Rosalba heard their shrieks and groans in the dungeon in which she was thrust; a most awful black hole, full of bats, rats, mice, toads, frogs, mosquitos, bugs, fleas, serpents, and every kind of horror. No light was let into it, otherwise the gaolers might have seen her and fallen in love with her, as an owl that lived up in the roof of the tower did, and a cat, you know, who can see in th
e dark, and having set its green eyes on Rosalba, never could be got to go back to the turnkey’s wife to whom it belonged. And the toads in the dungeon came and kissed her feet, and the vipers wound round her neck and arms, and never hurt her, so charming was this poor Princess in the midst of her misfortunes.

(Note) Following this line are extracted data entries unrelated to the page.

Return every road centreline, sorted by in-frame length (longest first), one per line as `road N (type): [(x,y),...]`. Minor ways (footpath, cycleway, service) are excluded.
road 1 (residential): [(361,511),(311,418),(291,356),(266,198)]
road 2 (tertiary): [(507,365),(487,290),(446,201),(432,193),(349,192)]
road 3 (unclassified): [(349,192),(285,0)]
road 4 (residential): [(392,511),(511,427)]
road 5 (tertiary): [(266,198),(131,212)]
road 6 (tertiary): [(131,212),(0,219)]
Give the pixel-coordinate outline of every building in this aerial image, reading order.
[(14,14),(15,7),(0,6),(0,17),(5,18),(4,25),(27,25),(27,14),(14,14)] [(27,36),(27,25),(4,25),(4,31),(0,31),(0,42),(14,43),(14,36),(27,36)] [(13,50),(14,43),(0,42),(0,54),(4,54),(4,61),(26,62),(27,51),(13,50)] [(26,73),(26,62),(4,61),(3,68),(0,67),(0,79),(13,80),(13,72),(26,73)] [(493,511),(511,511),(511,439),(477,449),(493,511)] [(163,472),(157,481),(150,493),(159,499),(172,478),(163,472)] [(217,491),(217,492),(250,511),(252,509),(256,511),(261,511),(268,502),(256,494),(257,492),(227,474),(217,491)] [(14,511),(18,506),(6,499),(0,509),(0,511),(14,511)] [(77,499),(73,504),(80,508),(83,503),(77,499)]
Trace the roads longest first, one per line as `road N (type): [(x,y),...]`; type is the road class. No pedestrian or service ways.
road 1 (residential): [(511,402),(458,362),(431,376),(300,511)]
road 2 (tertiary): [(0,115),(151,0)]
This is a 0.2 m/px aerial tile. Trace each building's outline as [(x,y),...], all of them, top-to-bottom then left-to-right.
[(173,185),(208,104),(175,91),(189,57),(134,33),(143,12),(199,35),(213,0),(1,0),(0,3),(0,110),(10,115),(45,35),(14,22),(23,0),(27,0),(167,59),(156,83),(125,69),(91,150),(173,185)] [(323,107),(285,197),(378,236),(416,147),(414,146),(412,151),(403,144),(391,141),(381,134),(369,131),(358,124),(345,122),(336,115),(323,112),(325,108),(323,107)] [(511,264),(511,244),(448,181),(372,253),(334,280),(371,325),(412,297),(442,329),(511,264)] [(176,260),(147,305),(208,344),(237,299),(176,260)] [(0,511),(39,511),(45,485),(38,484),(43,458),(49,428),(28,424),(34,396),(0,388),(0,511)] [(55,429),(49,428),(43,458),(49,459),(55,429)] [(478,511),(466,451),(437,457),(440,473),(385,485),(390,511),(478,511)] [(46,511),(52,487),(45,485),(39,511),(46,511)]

At last, after she had been kept in this place ever so long, the door of the dungeon opened, and the terrible KING PADELLA came in.
But what he said and did must be reserved for another chapter, as we must now go back to Prince Giglio.
XIV
What Became of Giglio
The idea of marrying such an old creature as Gruffanuff, frightened Prince Giglio so, that he ran up to his room, packed his trunks, fetched in a couple of porters, and was off to the diligence office in a twinkling.
It was well that he was so quick in his operations, did not dawdle over his luggage, and took the early coach, for as soon as the mistake about Prince Bulbo was found out, that cruel Glumboso sent up a couple of policemen to Prince Giglio’s room, with orders that he should be carried to Newgate, and his head taken off before twelve o’clock. But the coach was out of the Paflagonian dominions before two o’clock; and I daresay the express that was sent after Prince Giglio did not ride very quick, for many people in Paflagonia had a regard for Giglio, as the son of their old sovereign; a Prince who, with all his weaknesses, was very much better than his brother, the usurping, lazy, careless, passionate, tyrannical, reigning monarch. That Prince busied himself with the balls, fětes, masquerades, hunting-parties, and so forth, which he thought proper to give on occasion of his daughter’s marriage to Prince Bulbo; and let us trust was not sorry in his own heart that his brother’s son had escaped the scaffold.